Time Course of Effects in Research Models
CJC-1295 produced sustained GH elevations detectable within hours of injection in human Phase I/II-context trials; IGF-1 elevation was confirmed at one week post-dose.[1] Sustained IGF-1 elevation persisted for up to 28 days post-dose with the DAC form. Ipamorelin's acute GH pulse peaks approximately 15–30 minutes post-injection in rodent models based on GH secretagogue pharmacodynamic literature, consistent with its ~2-hour half-life and GHS-R1a pulsatile-release mechanism.
For the GH-axis endpoints in human studies (CJC-1295 alone), measurable elevation appears within the first week. For downstream body composition and bone endpoints in animal studies, measurable changes have been documented at 4–12 weeks.[4][8][9]
Reconstitution and Handling in Research Settings
Lyophilized peptide vials are typically reconstituted with bacteriostatic water (0.9% benzyl alcohol) in research settings. Standard reference protocols add bacteriostatic water slowly down the vial wall — not directly onto the lyophilized pellet — to avoid agitation-induced aggregation that accelerates peptide degradation.

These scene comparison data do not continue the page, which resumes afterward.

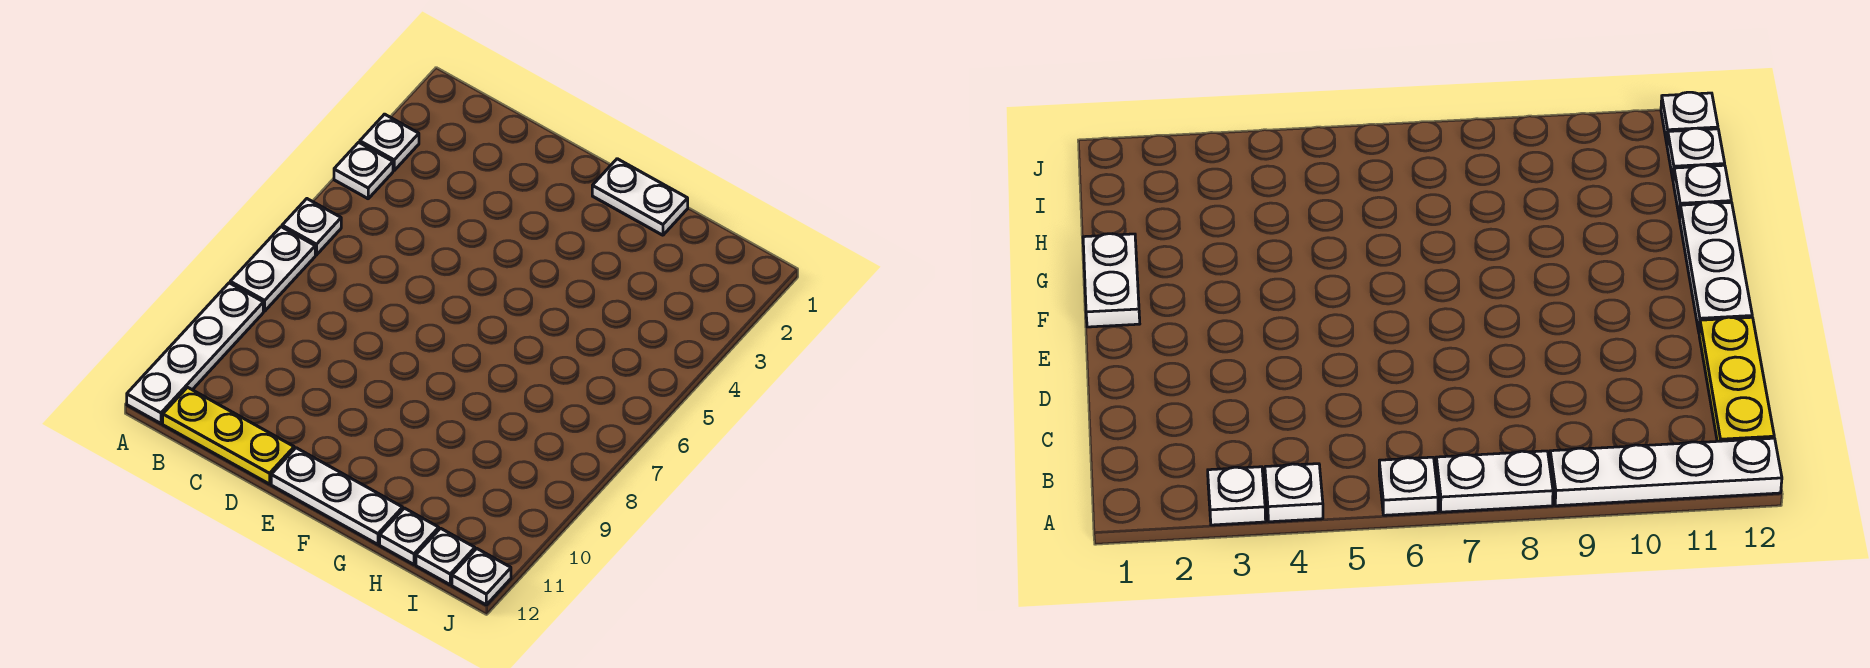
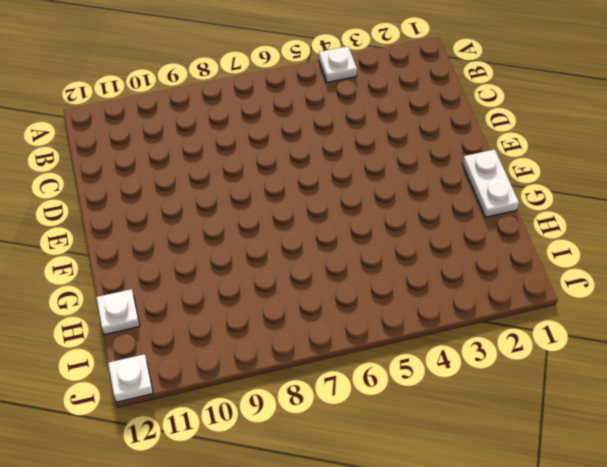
none -> white 1x1 plate [360,114,419,170]
none -> white 1x1 plate [282,199,341,255]

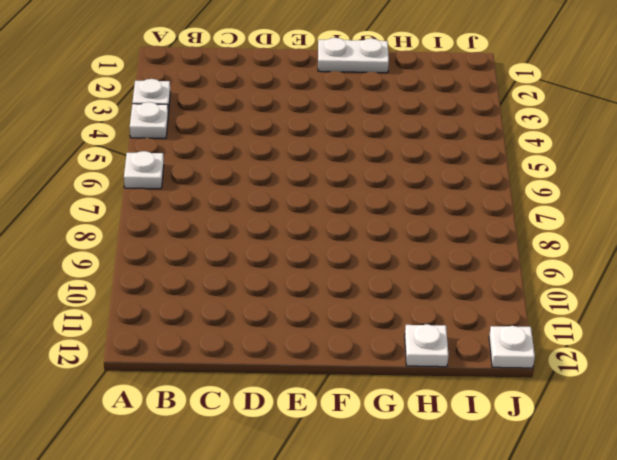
none -> white 1x2 plate [230,227,315,311]
none -> white 1x4 plate [127,283,263,424]

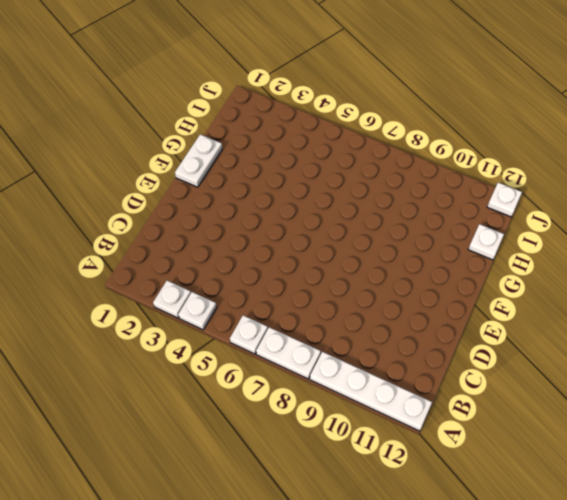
none -> yellow 1x3 plate [163,387,294,484]
none -> white 1x3 plate [271,448,403,544]

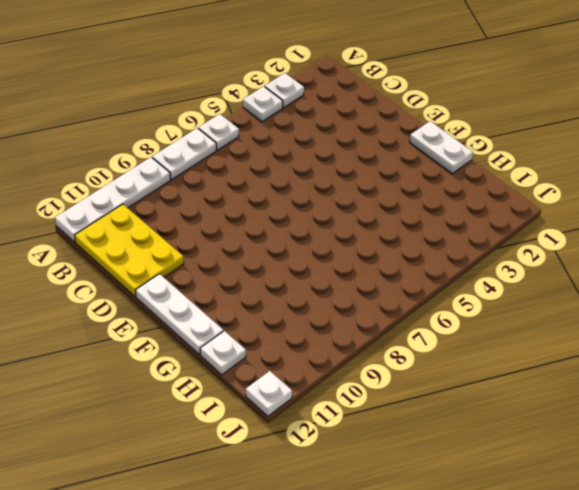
yellow 2x3 plate [74,204,184,297] -> yellow 1x3 plate [163,387,294,484]
none -> white 1x1 plate [416,528,475,585]

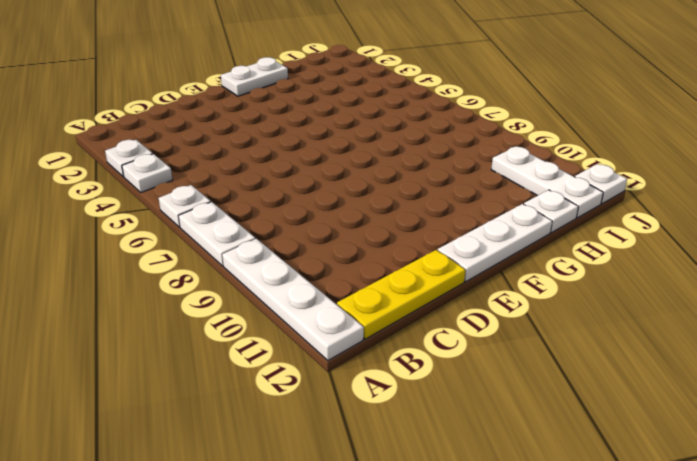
white 1x3 plate [491,147,603,218] -> white 1x1 plate [416,528,475,585]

Reconstituted aqueous peptide solutions degrade via asparagine deamidation; degradation products may be 25–500-fold less potent than intact peptide. The stability literature specifies lyophilized vials stable at −20°C for months; reconstituted solutions stored at 2–8°C should be used within the window specified by peptide stability characterization data. Agitation accelerates aggregation. GRF analogs undergo DPP-IV cleavage in plasma; the DAC form was engineered specifically to resist this pathway, but reconstituted solution stability precedes in vivo metabolism.